I was so pissed off is was over 14 years ago before kids, sleepless nights etc etc.

He said he did not mean it, it just came out.

Thanks!

bran · 10/10/2009 11:31

About 20 years ago DH and I were having one of those silly "I love you", "I love you more" type arguments. In all seriousness he said "No, I definitely love you more than you could ever love me, because you're quite shallow". He believed it too.

Thinking about it now, he may well be right. [shallow emoticon]

mamalovesmojitos · 10/10/2009 17:50

crikey

i'm so sorry for the s h i ? that some of you have had to put up with. this thread was a timely remind of how good it is for me to be single, and how happy i am that way.

Rhubarb · 10/10/2009 17:56

This is all a bit depressing isn't it? I'm sure my dh has said lots of horrible and nasty things to me, but I've been equally responsible for saying shit to him too.

It works both ways.

Reading this just gives a very one-sided view and is really bloody depressing.
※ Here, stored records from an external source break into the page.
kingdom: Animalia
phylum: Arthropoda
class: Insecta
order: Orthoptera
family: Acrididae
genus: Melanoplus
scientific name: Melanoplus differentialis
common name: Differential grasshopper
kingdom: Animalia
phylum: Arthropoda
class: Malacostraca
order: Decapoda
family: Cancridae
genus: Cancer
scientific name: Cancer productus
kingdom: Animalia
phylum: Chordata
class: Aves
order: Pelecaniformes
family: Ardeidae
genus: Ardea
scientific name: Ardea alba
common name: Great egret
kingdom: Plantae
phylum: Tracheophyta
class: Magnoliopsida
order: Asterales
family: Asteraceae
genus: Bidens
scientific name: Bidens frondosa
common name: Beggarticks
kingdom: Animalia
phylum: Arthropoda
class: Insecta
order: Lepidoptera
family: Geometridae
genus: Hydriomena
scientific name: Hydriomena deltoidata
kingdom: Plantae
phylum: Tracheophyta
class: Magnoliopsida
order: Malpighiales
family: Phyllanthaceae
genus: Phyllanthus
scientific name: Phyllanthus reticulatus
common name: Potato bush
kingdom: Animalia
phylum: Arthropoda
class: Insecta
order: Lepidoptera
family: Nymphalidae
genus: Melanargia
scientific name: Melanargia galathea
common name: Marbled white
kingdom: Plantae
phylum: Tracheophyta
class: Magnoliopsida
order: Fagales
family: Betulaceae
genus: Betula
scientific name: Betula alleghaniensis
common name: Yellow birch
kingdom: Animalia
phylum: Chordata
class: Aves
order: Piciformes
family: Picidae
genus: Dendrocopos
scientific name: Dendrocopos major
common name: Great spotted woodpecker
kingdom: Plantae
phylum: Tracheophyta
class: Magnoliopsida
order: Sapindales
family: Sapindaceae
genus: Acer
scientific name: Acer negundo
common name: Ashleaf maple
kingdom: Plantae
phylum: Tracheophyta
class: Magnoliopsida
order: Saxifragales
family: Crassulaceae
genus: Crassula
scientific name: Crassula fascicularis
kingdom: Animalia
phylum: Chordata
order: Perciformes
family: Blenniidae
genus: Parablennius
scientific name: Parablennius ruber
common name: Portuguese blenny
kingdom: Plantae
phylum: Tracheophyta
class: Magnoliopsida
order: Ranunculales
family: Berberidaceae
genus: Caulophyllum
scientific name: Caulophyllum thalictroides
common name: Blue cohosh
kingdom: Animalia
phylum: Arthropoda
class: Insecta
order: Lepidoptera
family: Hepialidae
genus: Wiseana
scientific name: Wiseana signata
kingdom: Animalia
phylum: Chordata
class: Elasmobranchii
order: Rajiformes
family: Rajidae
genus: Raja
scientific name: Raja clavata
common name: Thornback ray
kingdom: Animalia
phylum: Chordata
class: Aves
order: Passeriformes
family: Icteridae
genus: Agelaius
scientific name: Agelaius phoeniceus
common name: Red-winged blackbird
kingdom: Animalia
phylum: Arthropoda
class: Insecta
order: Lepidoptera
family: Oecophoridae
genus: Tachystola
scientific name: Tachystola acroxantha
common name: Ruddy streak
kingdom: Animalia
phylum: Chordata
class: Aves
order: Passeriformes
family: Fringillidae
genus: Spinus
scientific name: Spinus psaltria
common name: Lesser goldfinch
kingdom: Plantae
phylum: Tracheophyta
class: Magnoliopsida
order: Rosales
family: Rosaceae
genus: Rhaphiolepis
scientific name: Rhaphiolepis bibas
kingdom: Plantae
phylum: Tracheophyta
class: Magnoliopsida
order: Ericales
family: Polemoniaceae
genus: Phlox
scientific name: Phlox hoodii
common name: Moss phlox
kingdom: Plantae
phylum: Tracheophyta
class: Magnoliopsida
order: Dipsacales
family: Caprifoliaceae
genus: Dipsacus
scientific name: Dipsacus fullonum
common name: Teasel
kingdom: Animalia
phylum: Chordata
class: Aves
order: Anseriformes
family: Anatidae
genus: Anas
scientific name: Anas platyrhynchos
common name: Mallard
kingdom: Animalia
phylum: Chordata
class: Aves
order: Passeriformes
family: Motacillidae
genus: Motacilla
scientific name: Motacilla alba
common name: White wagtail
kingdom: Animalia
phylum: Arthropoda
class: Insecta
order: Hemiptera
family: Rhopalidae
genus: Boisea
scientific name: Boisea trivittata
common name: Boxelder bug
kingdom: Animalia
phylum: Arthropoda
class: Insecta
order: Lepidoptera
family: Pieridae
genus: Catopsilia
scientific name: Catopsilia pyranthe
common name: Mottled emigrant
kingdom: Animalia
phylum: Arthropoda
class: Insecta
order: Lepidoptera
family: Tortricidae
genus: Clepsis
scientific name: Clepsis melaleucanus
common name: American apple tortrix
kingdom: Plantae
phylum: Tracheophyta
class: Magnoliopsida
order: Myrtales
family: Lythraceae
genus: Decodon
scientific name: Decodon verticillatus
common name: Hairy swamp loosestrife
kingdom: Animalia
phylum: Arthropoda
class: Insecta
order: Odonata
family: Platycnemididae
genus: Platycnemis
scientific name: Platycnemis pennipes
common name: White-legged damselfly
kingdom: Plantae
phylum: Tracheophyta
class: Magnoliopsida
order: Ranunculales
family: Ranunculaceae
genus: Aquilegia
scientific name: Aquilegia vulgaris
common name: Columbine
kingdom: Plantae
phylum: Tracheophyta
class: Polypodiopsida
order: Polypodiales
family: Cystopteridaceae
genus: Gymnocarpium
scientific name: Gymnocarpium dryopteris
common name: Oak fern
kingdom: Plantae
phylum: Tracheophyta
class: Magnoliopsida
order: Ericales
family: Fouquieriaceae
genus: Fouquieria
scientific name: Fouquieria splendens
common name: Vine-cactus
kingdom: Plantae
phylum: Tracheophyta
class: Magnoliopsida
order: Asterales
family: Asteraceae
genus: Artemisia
amazonqueen · 10/10/2009 18:47

I was part way through chemo and just getting comfortable'ish' taking off my wig in the house.We had been out for the evening and I whipped off the wig(very scratchy and hot).He looked over at me and said
"It doesnt suit you being bald"

I will never forget

CantThinkofFunnyName · 10/10/2009 18:53

A rather ridiculous comment from my DH the other night - not particularly hurtful or anything. He came home absolutely bladdered, had obviously had a bad day at work and decided to pick a fight on why I hadn't left a dinner out for him! This was from someone who went out for a big business lunch and told me he wanted no dinner. When challenged - he said so, you're a housewife aren't you - cook me a dinner!!

I laughed, continuously in his face. How dare he?? He apologised profusely the next day - this is totally NOT the kind of thing I would ever do - or he would ever ask for. I won't ever forget it though.

mehdismummy · 10/10/2009 19:07

frenche iand bigus u ok?

flowerybeanbag · 10/10/2009 19:09

This thread makes me feel very sad and very lucky. DH has never said anything to me remotely on a par with these.

mehdismummy · 10/10/2009 19:09

flowery how the bloody hell are u? how lovely to see you

TheMysticMasseuse · 10/10/2009 19:30

I am so so sorry to hear all the vicious things your P/Hs (i can't get myself to call them dear) have said to you.

i guessi am very lucky that the worst thing a boyfriend ever said to me was "I've never had a fat girlfriend before" (note, i was a size 10 at the time).

flowerybeanbag · 10/10/2009 19:32

Hi mehdismummy, lovely to see you too. I'm very well thank you, 36wks pg at the moment so spending a lot of time with my feet up which is nice.

How's things with you?

scrimble · 10/10/2009 19:33

This thread is making me feel quite down.

And it's quite sobering to realise that I myself have undoubtedly been horribly hurtful at times to XPs in the past.